Many COARSE ANGLERS and COMPETITION ANGLERS now use large keep nets to hold their catch in the water until the end of the day or the end of the competition. Their fish are always kept alive and in good condition until the cessation of the trip.
Many competitions are now structured as catch and release events. This means that the fish are caught, kept alive and then released once more after the competition. This ensures that the resources are preserved for the future and the enjoyment of fishing is shared amongst many more anglers than the traditional catch and take approach.
However, it is also of benefit to keep the fish alive, even when fishing for the table. Fish are at their best when in their natural environment.
Out of the water fish die and start to dehydrate. They lose many of the magical and natural colours, when alive and take on a drab appearance. Fish selected for the table need to be kept cool and on ice, until they can be cleaned and prepared for cooking or further refrigeration.
As part of the dehydration process, fish start to lose weight.
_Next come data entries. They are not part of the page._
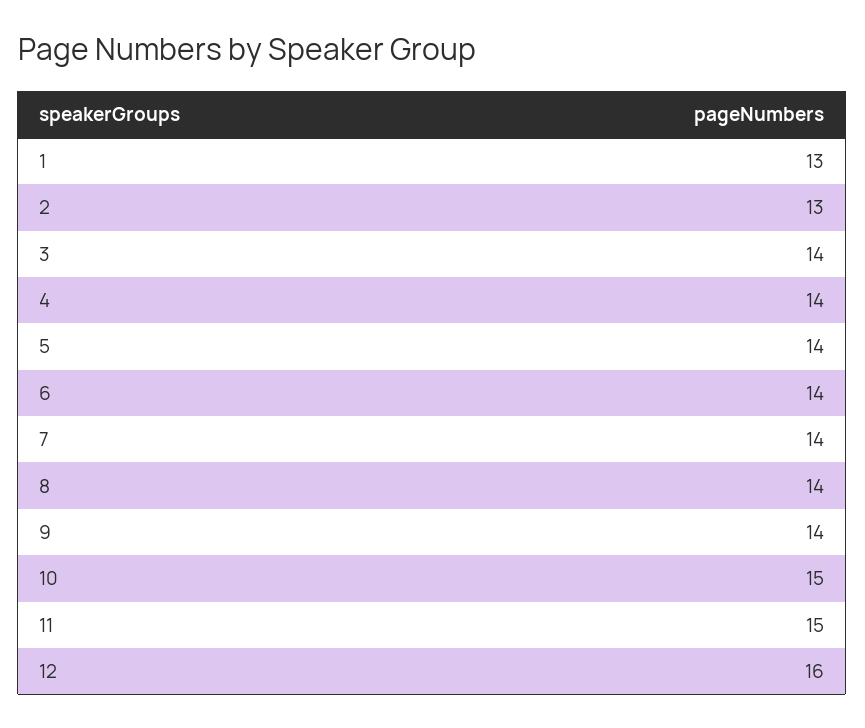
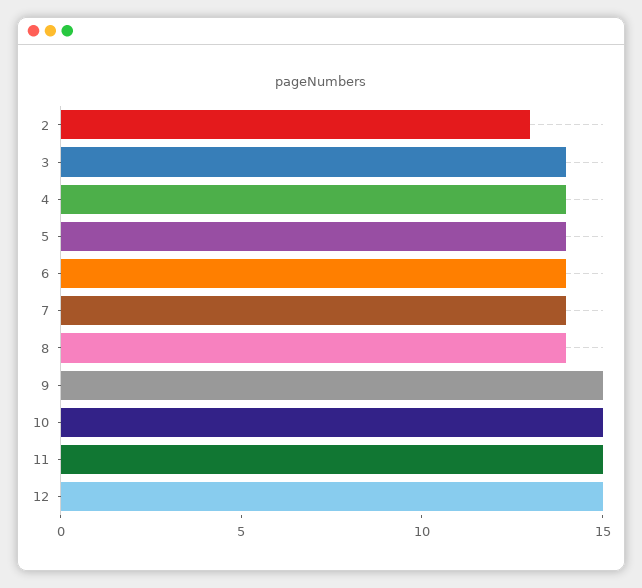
1: 13 -> none
9: 14 -> 15
12: 16 -> 15

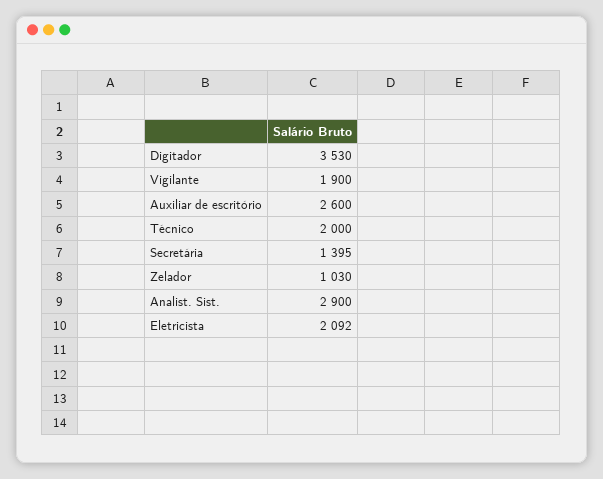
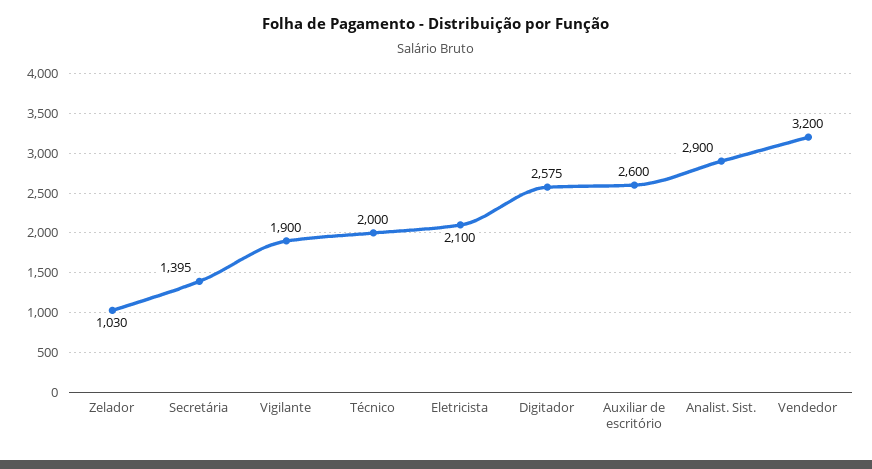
Digitador: 3530 -> 2575
Eletricista: 2092 -> 2100
Vendedor: none -> 3200

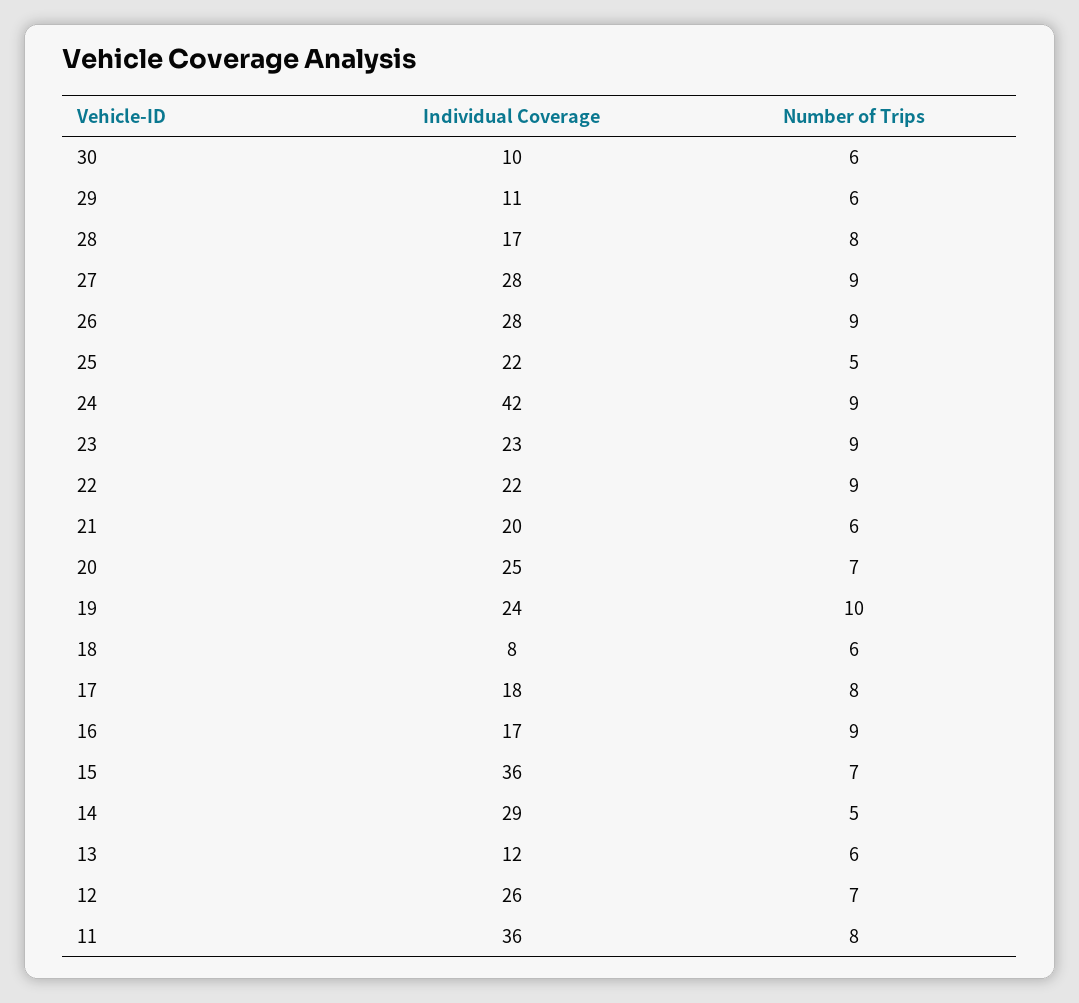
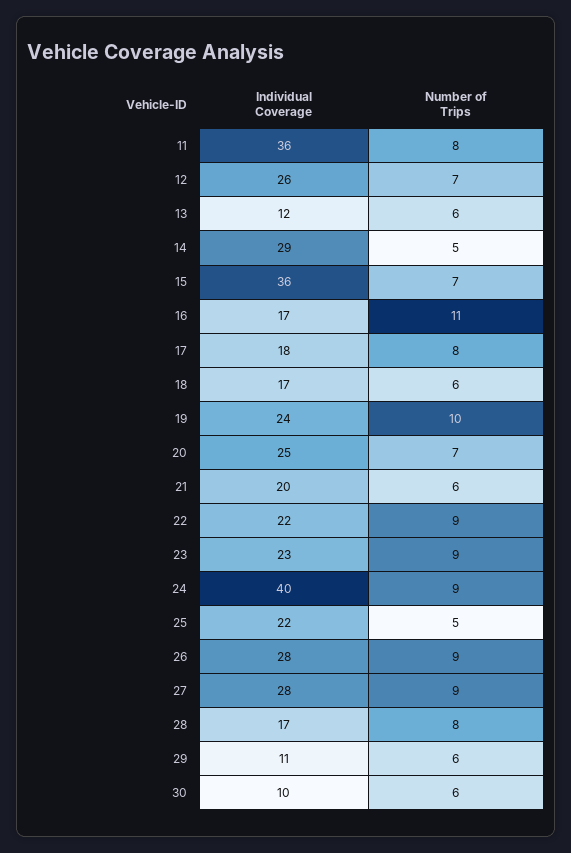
Individual Coverage, 24: 42 -> 40
Individual Coverage, 18: 8 -> 17
Number of Trips, 16: 9 -> 11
As with humans, much of a fish's body mass is largely composed of water. With dehydration, over the coarse of a few hours, any fish may lose up to 20% of its body mass. In competitions, or with any record claims, this may mean the difference between success and failure.
Keeping fish alive and secure in keeper nets, ensures that the fish maintains its condition and weight until it can be released or killed and cleaned for the table.